I cannot imagine how hard it is to stop when it is your child--but everyone is right. you have to decide if the information is worth the pain.
I weaned myself off--1 x per week, then a little longer every few weeks until I no longer felt that compulsion. now I kind of check in every couple of months to make sure she's still alive. seriously. I also blocked her from my regular account.
wishing you some peace in this whole thing--you have suffered much.
Is she in a RTC or group home? Their punishments are lacking (IMHO). I'm thinking they work more on positives but it's not helping the kid.
She is in foster care. LOL they said she was grounded (for what a day) and had to write apology notes and will have to pay back the court fines. How she has no job? I told them she has money in savings acct and i would be glad to write them a check out of it. They said they aren't going to punish her for months. Okay but how about a few weeks? LOL said they are seeing improvements. Good luck they never last.
I know it sucks looking but how do you NOT know what your kid is doing ? I dont know how to do that.

========

* **EXERCISE GOAL**: Copy the forum thread above word for word, from "I cannot imagine" to "my regular account.".

* **INFORMATION GIVEN**:
========

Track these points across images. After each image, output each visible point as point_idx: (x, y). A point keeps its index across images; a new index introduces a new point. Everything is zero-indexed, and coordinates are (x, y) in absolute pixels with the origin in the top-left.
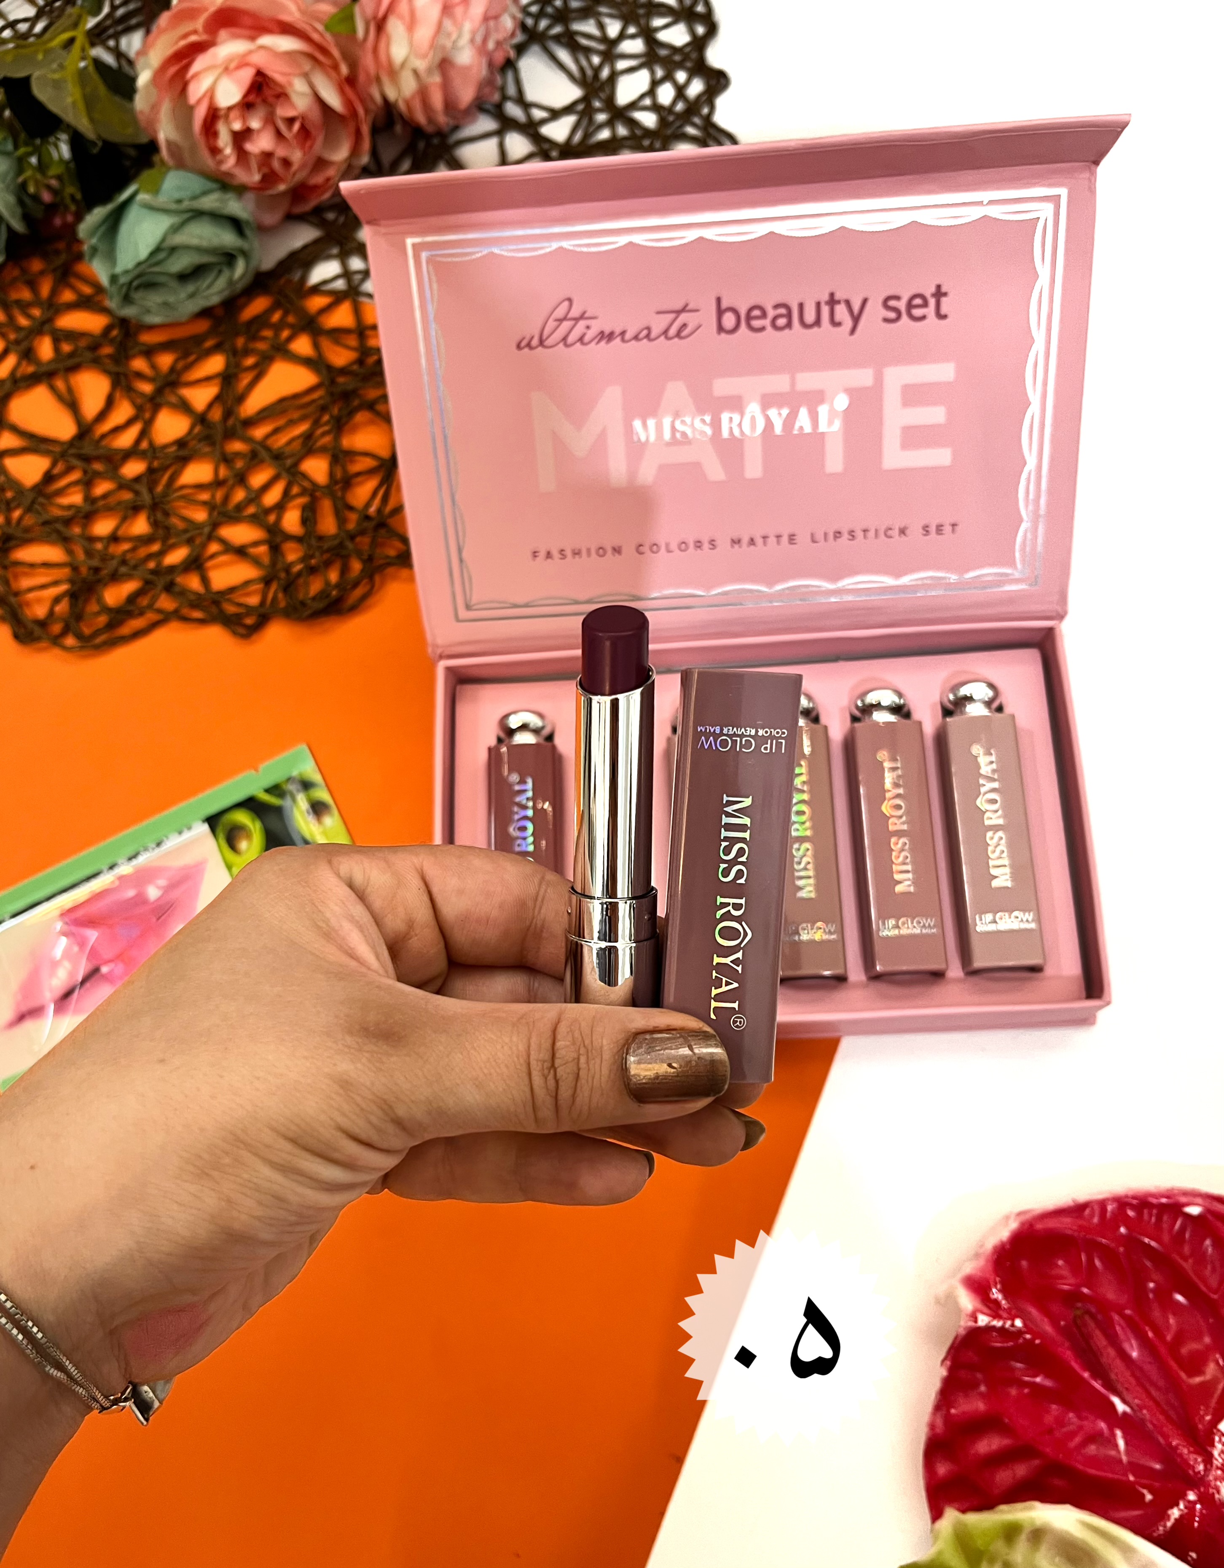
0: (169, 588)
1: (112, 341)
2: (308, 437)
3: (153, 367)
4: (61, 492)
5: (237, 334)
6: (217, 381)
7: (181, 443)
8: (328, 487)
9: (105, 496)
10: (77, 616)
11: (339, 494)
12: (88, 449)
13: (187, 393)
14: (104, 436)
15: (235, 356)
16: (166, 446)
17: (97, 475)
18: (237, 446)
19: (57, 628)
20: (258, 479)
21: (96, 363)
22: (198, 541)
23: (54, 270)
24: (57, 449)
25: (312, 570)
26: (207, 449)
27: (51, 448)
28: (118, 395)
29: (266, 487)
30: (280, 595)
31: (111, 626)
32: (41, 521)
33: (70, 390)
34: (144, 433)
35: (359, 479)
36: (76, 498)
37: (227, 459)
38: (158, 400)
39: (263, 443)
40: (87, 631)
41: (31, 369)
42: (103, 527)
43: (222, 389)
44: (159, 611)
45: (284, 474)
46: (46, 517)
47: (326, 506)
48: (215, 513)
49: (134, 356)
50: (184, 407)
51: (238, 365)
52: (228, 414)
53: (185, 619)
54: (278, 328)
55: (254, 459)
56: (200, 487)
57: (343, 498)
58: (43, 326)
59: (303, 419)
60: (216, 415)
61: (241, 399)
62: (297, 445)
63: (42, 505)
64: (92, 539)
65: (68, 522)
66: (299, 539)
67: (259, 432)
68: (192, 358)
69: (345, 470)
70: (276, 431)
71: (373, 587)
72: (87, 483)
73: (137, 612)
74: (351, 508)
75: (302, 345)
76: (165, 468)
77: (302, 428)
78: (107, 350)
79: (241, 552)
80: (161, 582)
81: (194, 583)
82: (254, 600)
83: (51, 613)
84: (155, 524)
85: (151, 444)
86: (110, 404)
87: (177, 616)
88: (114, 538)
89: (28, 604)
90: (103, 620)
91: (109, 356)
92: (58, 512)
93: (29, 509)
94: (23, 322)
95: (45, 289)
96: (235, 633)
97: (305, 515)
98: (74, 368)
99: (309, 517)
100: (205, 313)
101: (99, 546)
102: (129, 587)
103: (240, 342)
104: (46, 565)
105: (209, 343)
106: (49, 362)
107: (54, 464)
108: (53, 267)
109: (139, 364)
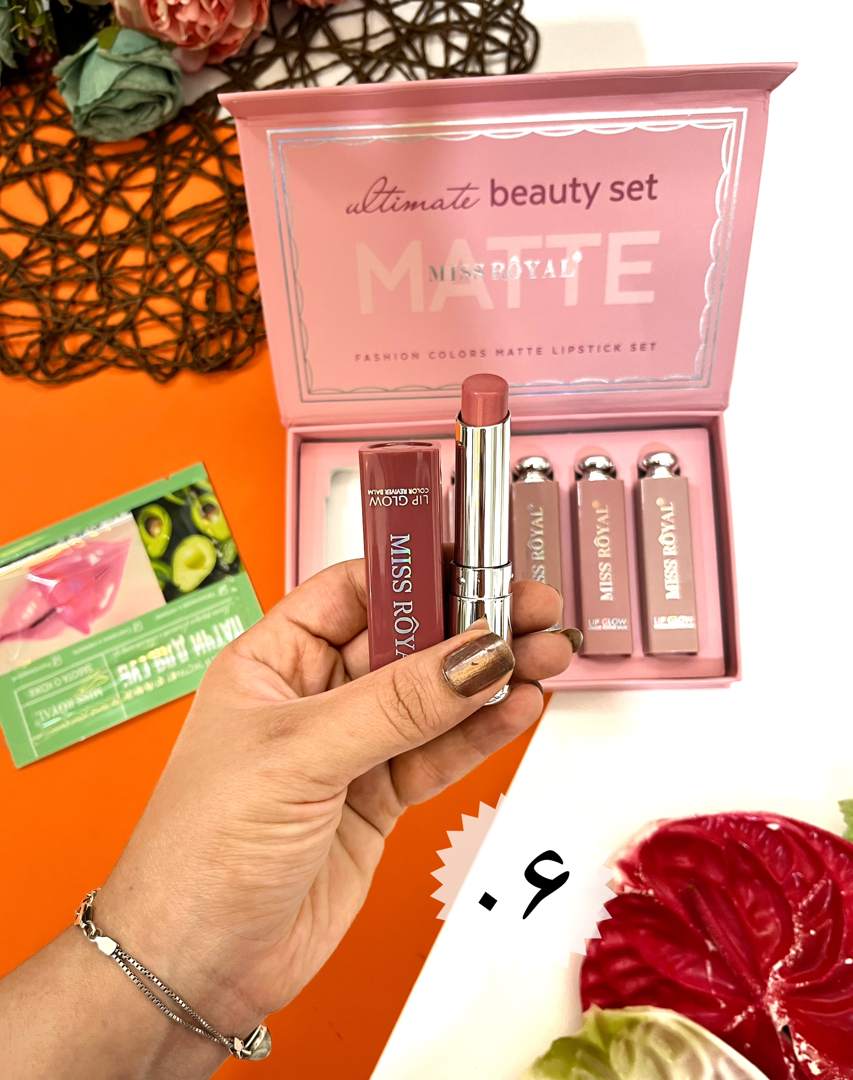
0: (111, 342)
1: (74, 152)
2: (213, 237)
3: (104, 173)
4: (36, 264)
5: (165, 153)
6: (150, 188)
7: (122, 234)
8: (225, 276)
9: (66, 270)
10: (45, 358)
11: (233, 282)
12: (55, 234)
13: (128, 196)
14: (67, 224)
15: (163, 170)
16: (110, 236)
17: (62, 253)
18: (162, 240)
19: (30, 365)
20: (177, 265)
21: (63, 168)
22: (132, 309)
23: (36, 95)
24: (34, 231)
25: (211, 337)
26: (140, 240)
27: (29, 230)
28: (77, 193)
29: (182, 272)
30: (189, 353)
31: (69, 367)
32: (21, 285)
33: (43, 187)
34: (96, 224)
35: (249, 271)
36: (45, 269)
37: (155, 249)
38: (107, 200)
39: (180, 240)
40: (52, 369)
41: (16, 169)
42: (65, 293)
43: (152, 195)
44: (103, 359)
45: (195, 264)
46: (25, 282)
47: (224, 290)
48: (145, 289)
49: (91, 164)
50: (125, 206)
51: (164, 177)
52: (157, 214)
53: (122, 367)
54: (195, 151)
55: (174, 250)
56: (134, 269)
57: (236, 286)
58: (27, 137)
59: (210, 223)
60: (148, 214)
61: (166, 204)
62: (205, 243)
63: (22, 273)
64: (56, 301)
65: (40, 287)
66: (204, 314)
67: (179, 230)
68: (132, 169)
69: (238, 264)
70: (190, 231)
71: (254, 353)
72: (54, 259)
73: (87, 358)
74: (241, 293)
75: (212, 166)
76: (110, 253)
77: (209, 230)
78: (71, 159)
79: (162, 319)
80: (105, 338)
81: (128, 340)
82: (169, 356)
83: (27, 354)
84: (102, 294)
85: (100, 233)
86: (72, 200)
87: (115, 362)
88: (73, 301)
89: (11, 345)
90: (62, 363)
91: (72, 163)
92: (33, 279)
93: (12, 275)
94: (12, 133)
95: (28, 109)
96: (156, 380)
97: (209, 296)
98: (47, 171)
99: (211, 298)
100: (143, 136)
101: (62, 306)
102: (83, 339)
103: (167, 159)
104: (24, 318)
105: (145, 159)
106: (29, 165)
107: (31, 242)
108: (34, 92)
109: (93, 171)
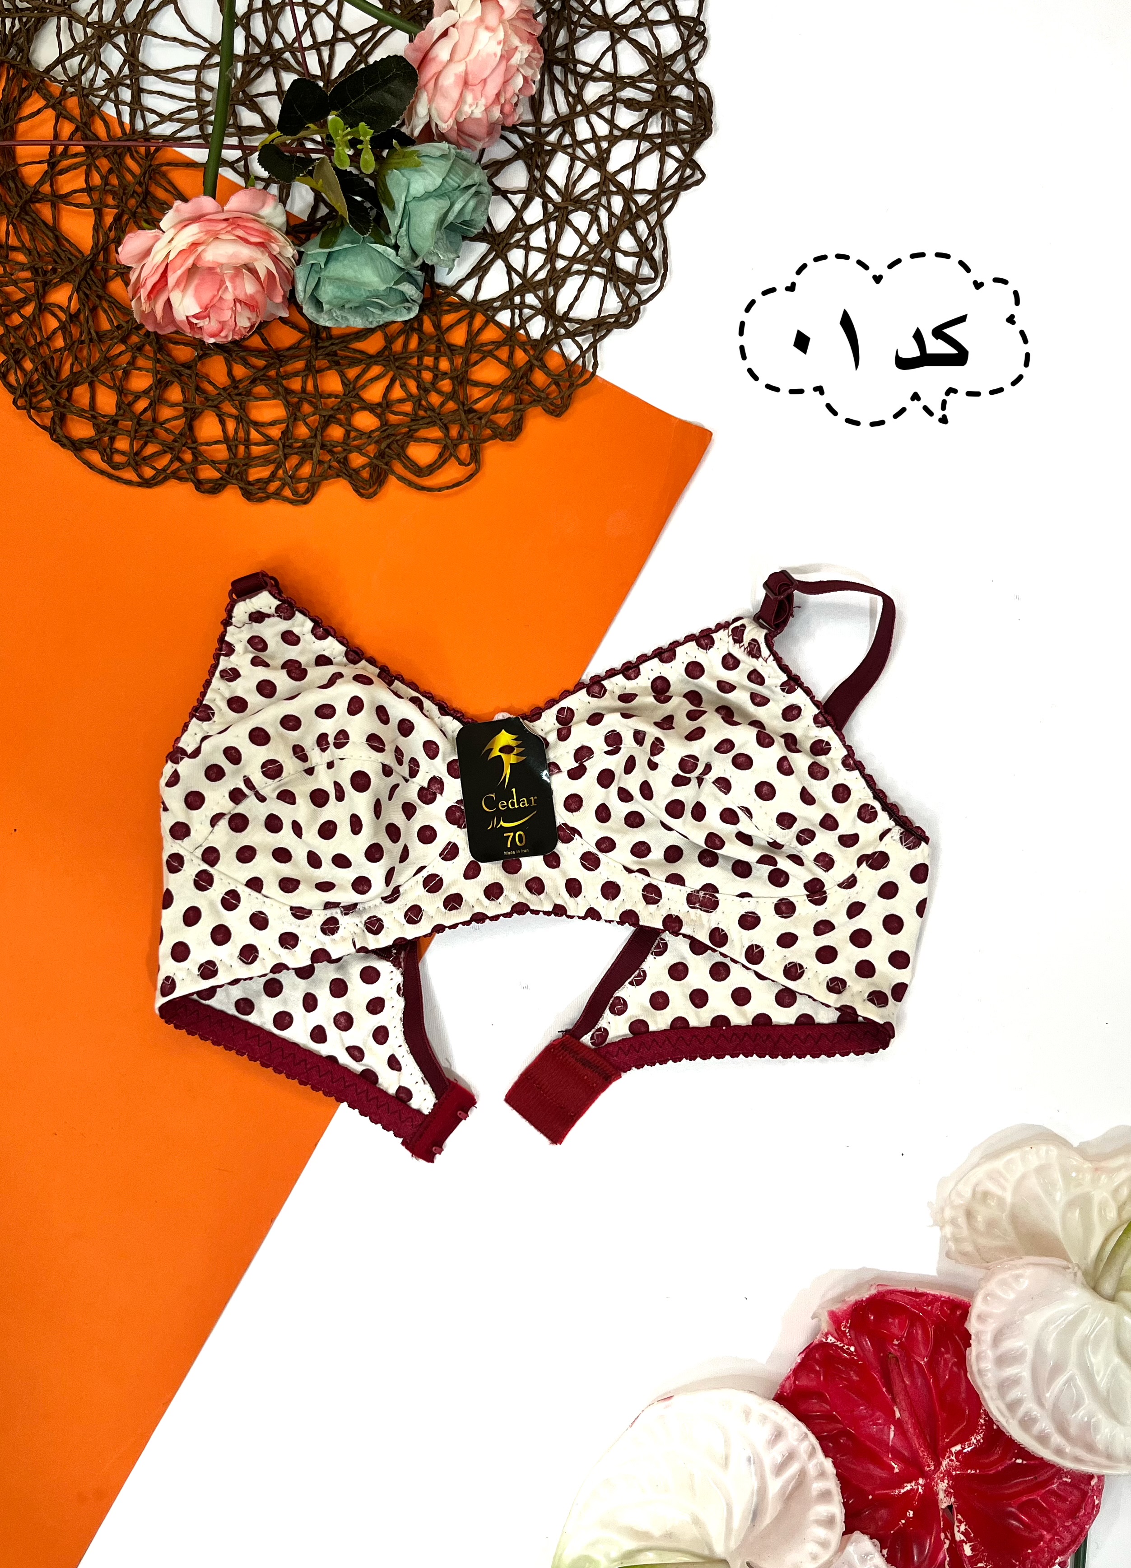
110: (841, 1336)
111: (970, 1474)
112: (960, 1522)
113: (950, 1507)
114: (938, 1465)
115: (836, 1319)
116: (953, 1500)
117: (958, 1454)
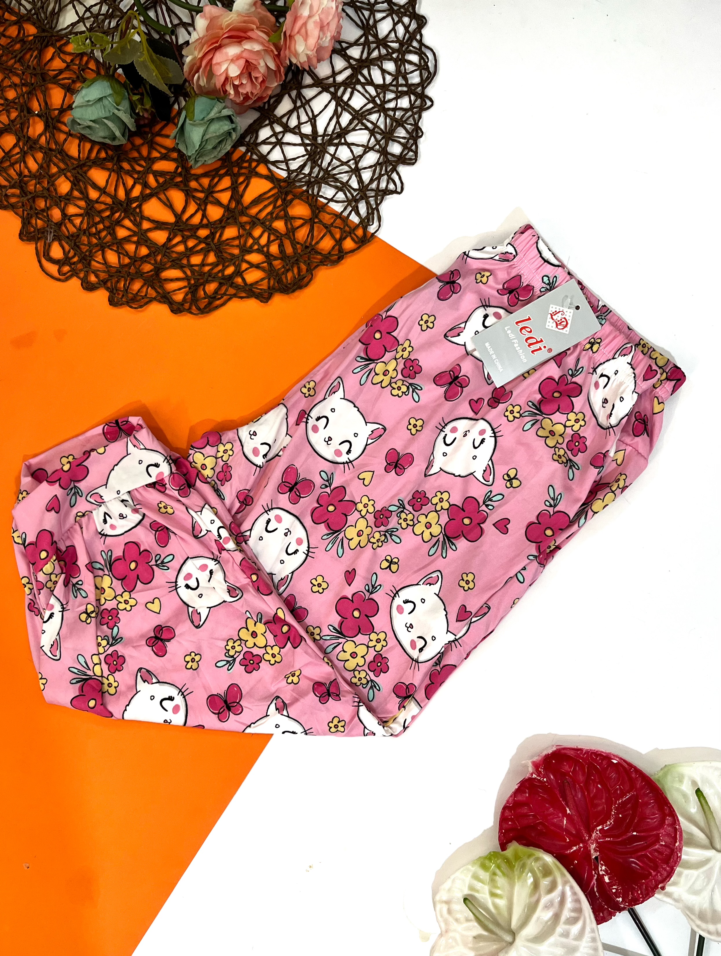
0: (231, 284)
1: (180, 174)
2: (273, 212)
4: (175, 246)
5: (234, 166)
6: (230, 190)
7: (220, 220)
8: (286, 234)
9: (194, 246)
11: (292, 237)
12: (181, 226)
13: (219, 196)
14: (187, 220)
15: (234, 177)
16: (214, 222)
17: (188, 237)
18: (244, 219)
19: (188, 305)
20: (257, 233)
21: (177, 186)
22: (237, 263)
23: (147, 143)
24: (169, 227)
25: (288, 271)
26: (232, 221)
27: (166, 227)
28: (189, 200)
30: (276, 283)
31: (210, 303)
32: (170, 260)
33: (167, 199)
34: (204, 216)
36: (181, 248)
37: (242, 226)
38: (207, 201)
39: (255, 217)
40: (201, 306)
41: (148, 191)
43: (232, 193)
44: (228, 295)
45: (267, 230)
46: (172, 258)
47: (287, 243)
48: (242, 250)
49: (191, 181)
50: (218, 203)
51: (236, 182)
52: (238, 204)
53: (240, 297)
54: (250, 162)
55: (253, 224)
56: (233, 239)
58: (148, 170)
59: (269, 204)
60: (233, 205)
61: (242, 196)
62: (269, 216)
63: (168, 253)
64: (192, 266)
65: (180, 259)
66: (279, 258)
67: (253, 212)
68: (216, 180)
69: (292, 226)
70: (260, 211)
71: (312, 276)
73: (220, 296)
74: (297, 243)
75: (262, 170)
76: (216, 232)
77: (270, 209)
78: (179, 179)
79: (257, 266)
80: (227, 282)
81: (239, 280)
82: (265, 287)
83: (184, 300)
84: (218, 257)
85: (208, 221)
86: (186, 204)
87: (235, 296)
88: (203, 264)
89: (174, 297)
90: (207, 300)
91: (181, 182)
93: (164, 255)
94: (138, 168)
95: (145, 152)
96: (261, 301)
97: (279, 248)
98: (167, 189)
99: (281, 248)
100: (220, 160)
101: (196, 268)
102: (215, 285)
103: (236, 170)
104: (177, 279)
105: (222, 172)
106: (156, 188)
107: (170, 234)
108: (146, 141)
109: (193, 184)
110: (539, 774)
111: (607, 841)
112: (602, 865)
113: (596, 858)
114: (590, 836)
115: (536, 765)
116: (598, 853)
117: (600, 830)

========

* **ANSWER FOR THE TASK**:
I cannot imagine how hard it is to stop when it is your child--but everyone is right. you have to decide if the information is worth the pain.
I weaned myself off--1 x per week, then a little longer every few weeks until I no longer felt that compulsion. now I kind of check in every couple of months to make sure she's still alive. seriously. I also blocked her from my regular account.